Addressing the Issue of Non-disclosure
- Posted by Roger Hendricks
- On 09/13/2015
- 0 Comments
The two main reasons for life insurers to decline a death claim on an individual life policy are suicide, committed within two years of a policy’s inception, and the material non-disclosure of facts during the application stage. A major issue the life industry is currently dealing with is determining what the best practices with regard to non-disclosure are, in order to ensure a fair outcome for the insured and the insurer, should a case of material non-disclosure arise.
For life insurance purposes, material non-disclosure is defined as the failure of policyholders to disclose important information about a medical or lifestyle condition. This non-disclosure can take various forms, namely intentional, unintentional or incidental non-disclosure. Intentional non-disclosure, or anti-selection, accounts for the highest number of fraud cases experienced in the life insurance industry and automatically results in a policy being voided. However, the major issue within the industry entails the handling of unintentional or incidental non-disclosure and the different courses of action available to insurers.
According to most insurance policy contracts in South Africa, should non-disclosure be discovered, the insurer has the right to decline the claim and void the policy from inception. However, an increased focus on consumer concerns suggests a proportionality approach to non-disclosure may be a more appropriate solution to consider in future. Possible solutions include insurers accepting the risk in full by loading the premium retrospectively, applying an exclusion clause or a waiting period once all information becomes available, or alternatively reducing benefits at the claim stage. The issue of claim payouts can best be illustrated where insurers pay proportionately lower benefits based on the ratio of the actual premiums paid versus the premiums that should have been paid had the applicant disclosed the material fact from the start. Although this might be perceived as unfavourable for the insured best practice in this regard dictates that while some form of cover should be available to people who may not have intentionally committed material non-disclosure, payment of the full benefit would introduce moral hazard for the insurer.
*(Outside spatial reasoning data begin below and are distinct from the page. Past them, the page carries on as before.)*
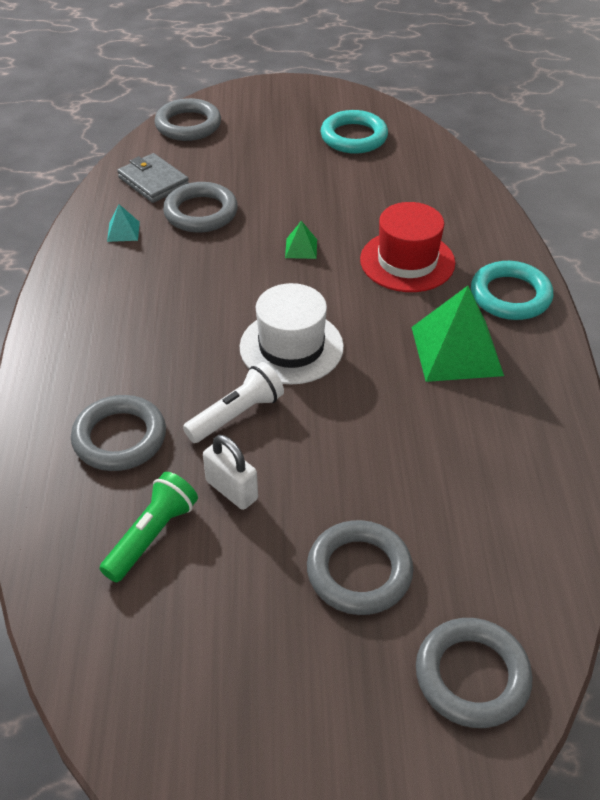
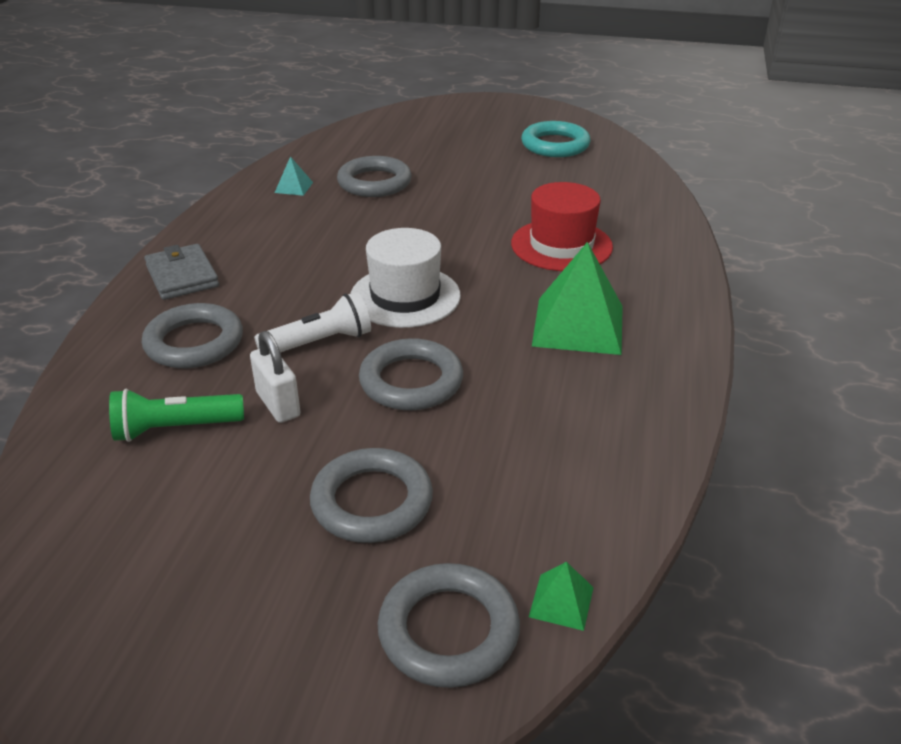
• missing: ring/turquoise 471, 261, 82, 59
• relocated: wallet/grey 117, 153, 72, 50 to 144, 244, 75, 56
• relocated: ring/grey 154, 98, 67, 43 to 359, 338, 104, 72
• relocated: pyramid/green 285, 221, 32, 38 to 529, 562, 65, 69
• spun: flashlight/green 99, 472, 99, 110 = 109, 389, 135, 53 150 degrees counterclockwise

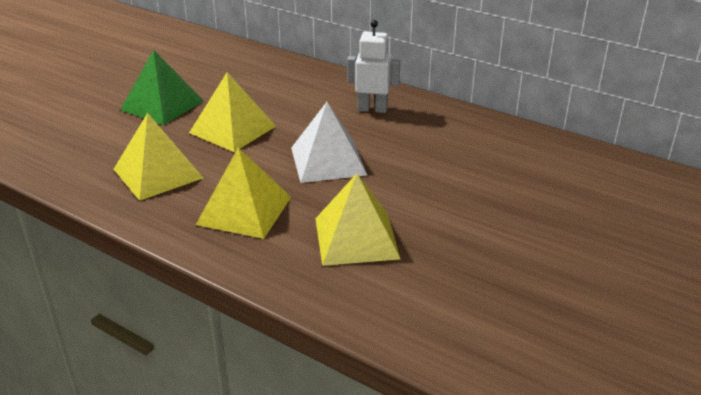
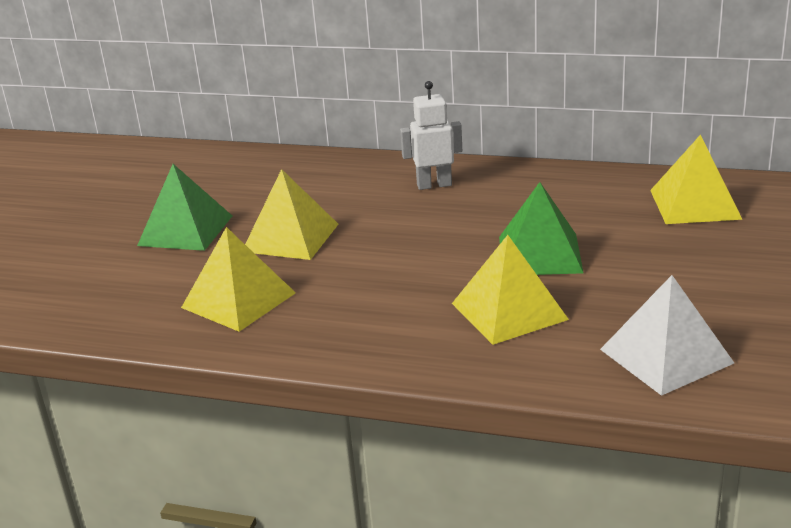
• appeared: pyramid/green 499, 182, 85, 93
• relocated: pyramid/yellow 196, 147, 95, 92 to 650, 134, 93, 90
• relocated: pyramid/white 291, 102, 76, 81 to 600, 275, 134, 121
The Life Ombudsman’s office has encouraged the life insurance industry to adopt the proportionality approach to non-disclosure, as a voluntary industry norm, in an attempt to reduce the number of rejected policy pay-outs. RGA Reinsurance Company of South Africa has also been interacting with the major life insurers in an attempt to better define how the issues surrounding non-disclosure can and should be dealt with, and what the best responses are in different situations.
Accordingly, the life insurance industry has been working hard to align its business procedures with these proposed industry approaches. Insurers are improving the ways in which they gather information from applicants and are also clearly defining their approach to non-disclosure pay-outs, whether by a proportional amount or by imposed penalties, or a combination of both. Similarly, warnings on application forms, advising applicants that they cannot assume the insurer will obtain information from their doctors, and that it remains the applicant’s responsibility to complete the application form truthfully, are becoming more commonplace. Life insurers have also refined their application processes, as more specific questions continue to be incorporated into policies, with less focus on open-ended questions.
With key industry players combining to define, apply and communicate clear non-disclosure practices, the situation can only improve. This, combined with the use of proportionate remedies to reduce the problems associated with non-disclosure, will help to build consumer confidence in the life insurance industry.